*Task to complete*: In the records below, copy the line that contains "Table 3. Average" and each line after it, word for word, through the last.

*Records*:
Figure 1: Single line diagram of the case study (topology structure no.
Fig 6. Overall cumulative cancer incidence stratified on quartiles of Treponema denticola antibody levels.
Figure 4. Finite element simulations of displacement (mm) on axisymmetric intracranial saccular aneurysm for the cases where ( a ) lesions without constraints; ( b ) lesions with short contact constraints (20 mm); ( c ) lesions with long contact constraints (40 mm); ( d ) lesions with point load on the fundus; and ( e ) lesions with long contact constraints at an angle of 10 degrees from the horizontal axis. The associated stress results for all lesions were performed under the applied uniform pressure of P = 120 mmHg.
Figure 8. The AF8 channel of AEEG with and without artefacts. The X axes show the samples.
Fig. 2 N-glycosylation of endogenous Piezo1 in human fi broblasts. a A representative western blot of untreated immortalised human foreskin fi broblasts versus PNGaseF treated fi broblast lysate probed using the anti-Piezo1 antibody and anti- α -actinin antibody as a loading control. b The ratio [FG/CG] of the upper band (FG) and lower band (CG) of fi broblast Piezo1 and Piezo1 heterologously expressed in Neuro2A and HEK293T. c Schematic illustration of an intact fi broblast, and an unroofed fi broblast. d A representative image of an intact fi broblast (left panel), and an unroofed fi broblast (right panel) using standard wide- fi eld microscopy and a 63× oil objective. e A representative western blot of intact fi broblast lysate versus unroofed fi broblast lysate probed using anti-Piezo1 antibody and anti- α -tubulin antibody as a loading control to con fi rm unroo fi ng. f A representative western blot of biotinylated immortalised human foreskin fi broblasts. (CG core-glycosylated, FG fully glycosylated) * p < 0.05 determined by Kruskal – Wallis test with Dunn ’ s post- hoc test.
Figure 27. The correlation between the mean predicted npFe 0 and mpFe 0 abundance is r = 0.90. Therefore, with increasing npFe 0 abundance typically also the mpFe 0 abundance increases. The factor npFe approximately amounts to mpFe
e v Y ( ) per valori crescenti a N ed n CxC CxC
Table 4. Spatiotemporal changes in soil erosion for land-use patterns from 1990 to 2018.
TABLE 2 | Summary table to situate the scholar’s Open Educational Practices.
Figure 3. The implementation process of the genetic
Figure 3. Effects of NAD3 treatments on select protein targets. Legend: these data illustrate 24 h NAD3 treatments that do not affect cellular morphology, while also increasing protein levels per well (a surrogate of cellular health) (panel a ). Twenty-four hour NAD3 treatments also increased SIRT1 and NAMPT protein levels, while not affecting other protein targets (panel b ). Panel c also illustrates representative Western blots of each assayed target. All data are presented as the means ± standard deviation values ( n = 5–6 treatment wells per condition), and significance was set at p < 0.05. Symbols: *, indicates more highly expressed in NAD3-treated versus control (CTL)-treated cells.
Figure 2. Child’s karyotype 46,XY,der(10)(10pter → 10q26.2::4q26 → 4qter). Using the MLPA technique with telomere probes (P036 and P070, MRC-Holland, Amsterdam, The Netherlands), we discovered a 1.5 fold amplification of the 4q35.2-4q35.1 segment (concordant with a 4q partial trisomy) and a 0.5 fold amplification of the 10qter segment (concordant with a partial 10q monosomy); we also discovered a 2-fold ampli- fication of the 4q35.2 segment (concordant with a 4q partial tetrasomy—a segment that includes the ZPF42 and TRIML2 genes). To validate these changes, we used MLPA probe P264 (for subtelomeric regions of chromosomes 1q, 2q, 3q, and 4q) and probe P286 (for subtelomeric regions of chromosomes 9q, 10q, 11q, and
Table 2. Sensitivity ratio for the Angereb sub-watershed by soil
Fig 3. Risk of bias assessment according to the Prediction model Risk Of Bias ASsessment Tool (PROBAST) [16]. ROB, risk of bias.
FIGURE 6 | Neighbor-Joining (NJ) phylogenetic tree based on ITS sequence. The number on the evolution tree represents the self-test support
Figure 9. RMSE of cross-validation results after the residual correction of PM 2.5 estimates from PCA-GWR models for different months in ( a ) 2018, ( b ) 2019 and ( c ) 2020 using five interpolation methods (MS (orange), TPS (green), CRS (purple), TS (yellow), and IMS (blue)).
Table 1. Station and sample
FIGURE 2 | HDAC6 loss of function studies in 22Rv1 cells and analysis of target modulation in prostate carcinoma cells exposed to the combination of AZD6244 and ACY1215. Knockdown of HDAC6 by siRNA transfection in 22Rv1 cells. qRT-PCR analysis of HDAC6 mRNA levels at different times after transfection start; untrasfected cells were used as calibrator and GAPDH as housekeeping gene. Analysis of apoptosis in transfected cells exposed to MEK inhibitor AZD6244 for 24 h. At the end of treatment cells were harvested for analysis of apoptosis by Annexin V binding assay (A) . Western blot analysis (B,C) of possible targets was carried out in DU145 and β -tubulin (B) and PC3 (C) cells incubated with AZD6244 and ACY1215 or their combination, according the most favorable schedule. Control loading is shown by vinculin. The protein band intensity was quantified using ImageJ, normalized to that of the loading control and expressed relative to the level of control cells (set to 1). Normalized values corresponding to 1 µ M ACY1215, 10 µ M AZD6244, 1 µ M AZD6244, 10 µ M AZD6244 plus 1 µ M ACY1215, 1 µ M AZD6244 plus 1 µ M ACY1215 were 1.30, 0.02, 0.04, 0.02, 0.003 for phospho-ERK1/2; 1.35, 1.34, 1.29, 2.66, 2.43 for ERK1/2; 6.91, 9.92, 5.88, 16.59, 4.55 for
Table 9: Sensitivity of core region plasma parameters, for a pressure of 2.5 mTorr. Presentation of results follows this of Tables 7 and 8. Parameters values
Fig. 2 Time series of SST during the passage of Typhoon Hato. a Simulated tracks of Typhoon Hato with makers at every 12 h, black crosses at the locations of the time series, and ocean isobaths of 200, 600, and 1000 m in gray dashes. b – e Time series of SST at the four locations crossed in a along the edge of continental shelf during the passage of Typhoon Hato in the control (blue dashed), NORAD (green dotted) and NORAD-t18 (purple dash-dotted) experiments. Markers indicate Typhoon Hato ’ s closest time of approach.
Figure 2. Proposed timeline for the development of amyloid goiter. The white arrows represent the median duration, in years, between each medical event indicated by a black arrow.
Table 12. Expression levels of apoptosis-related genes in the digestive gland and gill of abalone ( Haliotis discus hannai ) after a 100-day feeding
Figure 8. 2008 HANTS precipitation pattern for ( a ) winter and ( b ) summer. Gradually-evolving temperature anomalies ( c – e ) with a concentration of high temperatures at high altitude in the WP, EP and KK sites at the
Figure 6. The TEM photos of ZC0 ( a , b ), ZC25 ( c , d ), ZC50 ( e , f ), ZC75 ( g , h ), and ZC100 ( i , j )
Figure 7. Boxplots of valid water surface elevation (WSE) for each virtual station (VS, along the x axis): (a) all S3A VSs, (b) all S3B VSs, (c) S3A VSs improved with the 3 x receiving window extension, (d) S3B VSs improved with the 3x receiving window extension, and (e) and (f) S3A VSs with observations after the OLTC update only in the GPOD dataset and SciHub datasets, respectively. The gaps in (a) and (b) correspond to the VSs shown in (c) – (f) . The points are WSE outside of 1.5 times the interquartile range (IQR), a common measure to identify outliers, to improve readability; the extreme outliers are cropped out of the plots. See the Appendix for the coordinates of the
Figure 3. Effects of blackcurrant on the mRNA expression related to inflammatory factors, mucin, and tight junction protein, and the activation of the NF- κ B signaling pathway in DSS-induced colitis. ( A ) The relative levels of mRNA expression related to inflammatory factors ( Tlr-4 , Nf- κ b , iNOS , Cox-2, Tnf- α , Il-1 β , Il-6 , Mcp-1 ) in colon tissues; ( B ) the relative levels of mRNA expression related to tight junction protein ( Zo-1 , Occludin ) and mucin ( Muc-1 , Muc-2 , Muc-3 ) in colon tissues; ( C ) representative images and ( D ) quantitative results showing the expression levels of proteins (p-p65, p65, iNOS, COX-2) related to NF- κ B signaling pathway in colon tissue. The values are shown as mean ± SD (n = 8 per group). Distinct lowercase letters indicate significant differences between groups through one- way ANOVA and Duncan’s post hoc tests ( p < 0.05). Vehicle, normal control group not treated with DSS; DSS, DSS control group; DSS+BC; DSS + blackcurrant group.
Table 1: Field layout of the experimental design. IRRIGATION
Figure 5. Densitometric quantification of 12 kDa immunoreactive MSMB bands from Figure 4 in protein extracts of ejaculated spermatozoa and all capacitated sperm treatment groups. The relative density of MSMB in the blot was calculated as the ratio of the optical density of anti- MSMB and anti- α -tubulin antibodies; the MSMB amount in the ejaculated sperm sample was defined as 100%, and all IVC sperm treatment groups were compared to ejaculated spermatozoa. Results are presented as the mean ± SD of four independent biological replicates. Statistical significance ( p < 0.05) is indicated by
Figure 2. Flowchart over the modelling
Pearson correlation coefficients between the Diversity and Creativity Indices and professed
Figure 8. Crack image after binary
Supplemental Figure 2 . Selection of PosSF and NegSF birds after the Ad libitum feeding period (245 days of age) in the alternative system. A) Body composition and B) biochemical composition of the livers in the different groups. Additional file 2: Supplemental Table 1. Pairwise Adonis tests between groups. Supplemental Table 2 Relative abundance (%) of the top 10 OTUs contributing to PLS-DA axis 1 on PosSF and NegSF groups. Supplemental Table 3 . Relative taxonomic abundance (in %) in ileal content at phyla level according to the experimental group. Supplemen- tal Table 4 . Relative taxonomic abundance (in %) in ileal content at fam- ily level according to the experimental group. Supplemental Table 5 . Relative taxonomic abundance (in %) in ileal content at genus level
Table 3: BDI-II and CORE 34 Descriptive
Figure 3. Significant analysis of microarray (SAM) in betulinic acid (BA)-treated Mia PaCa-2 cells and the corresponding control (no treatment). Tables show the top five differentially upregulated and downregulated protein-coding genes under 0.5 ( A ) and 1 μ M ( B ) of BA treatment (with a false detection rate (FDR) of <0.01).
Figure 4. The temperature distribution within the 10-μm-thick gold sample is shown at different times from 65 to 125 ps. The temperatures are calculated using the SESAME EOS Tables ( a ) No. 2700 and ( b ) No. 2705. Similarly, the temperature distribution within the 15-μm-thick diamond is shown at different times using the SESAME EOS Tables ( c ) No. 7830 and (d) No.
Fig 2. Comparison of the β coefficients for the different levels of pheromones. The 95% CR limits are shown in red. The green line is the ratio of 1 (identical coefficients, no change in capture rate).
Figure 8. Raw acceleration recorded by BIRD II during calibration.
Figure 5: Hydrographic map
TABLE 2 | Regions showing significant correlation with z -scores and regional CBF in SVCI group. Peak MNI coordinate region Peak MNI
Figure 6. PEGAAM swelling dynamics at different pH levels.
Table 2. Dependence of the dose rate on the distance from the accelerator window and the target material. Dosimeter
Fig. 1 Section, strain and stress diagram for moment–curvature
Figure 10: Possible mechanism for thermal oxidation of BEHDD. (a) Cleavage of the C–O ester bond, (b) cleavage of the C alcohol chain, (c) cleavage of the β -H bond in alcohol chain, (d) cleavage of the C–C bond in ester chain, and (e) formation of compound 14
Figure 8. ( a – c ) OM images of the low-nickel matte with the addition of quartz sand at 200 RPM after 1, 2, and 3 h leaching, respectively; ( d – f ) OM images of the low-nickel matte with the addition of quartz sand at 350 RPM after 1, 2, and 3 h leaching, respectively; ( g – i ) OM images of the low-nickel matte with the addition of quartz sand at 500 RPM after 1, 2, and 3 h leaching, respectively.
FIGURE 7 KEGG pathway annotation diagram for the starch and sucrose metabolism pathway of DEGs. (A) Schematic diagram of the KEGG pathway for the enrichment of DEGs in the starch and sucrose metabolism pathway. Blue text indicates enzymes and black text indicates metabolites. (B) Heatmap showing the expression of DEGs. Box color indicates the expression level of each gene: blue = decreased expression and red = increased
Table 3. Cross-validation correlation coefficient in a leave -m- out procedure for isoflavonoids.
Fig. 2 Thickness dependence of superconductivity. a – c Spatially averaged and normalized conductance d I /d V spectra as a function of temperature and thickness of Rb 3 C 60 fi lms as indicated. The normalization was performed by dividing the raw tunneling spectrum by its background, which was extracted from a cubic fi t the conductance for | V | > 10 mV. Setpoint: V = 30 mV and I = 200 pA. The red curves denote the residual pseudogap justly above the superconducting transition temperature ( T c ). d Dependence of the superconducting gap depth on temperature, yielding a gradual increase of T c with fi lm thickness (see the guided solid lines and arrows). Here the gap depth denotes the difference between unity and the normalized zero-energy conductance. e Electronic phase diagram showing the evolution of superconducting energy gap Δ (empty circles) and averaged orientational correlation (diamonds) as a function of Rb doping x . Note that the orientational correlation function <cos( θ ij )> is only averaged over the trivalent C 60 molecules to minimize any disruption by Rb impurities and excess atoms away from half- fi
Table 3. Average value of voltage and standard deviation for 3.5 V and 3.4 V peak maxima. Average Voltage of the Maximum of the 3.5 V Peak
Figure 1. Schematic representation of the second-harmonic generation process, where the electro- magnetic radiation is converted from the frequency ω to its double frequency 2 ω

*Reply to the task*:
Table 3. Average value of voltage and standard deviation for 3.5 V and 3.4 V peak maxima. Average Voltage of the Maximum of the 3.5 V Peak
Figure 1. Schematic representation of the second-harmonic generation process, where the electro- magnetic radiation is converted from the frequency ω to its double frequency 2 ω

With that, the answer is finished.